* [What to do]: Without including the pictures, copy out every line below.

--

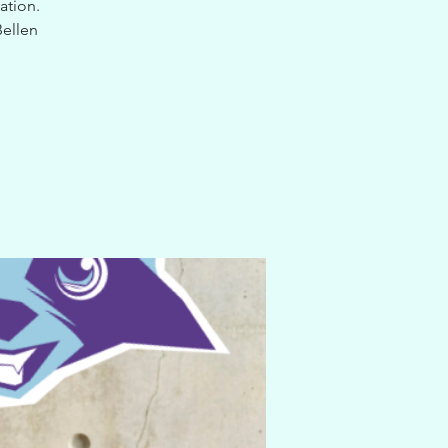
ation.
Bellen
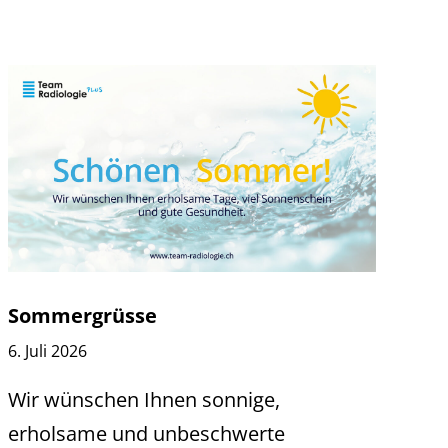
Sommergrüsse
6. Juli 2026
Wir wünschen Ihnen sonnige,
erholsame und unbeschwerte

--

* [Final answer]:
ation.
Bellen
Sommergrüsse
6. Juli 2026
Wir wünschen Ihnen sonnige,
erholsame und unbeschwerte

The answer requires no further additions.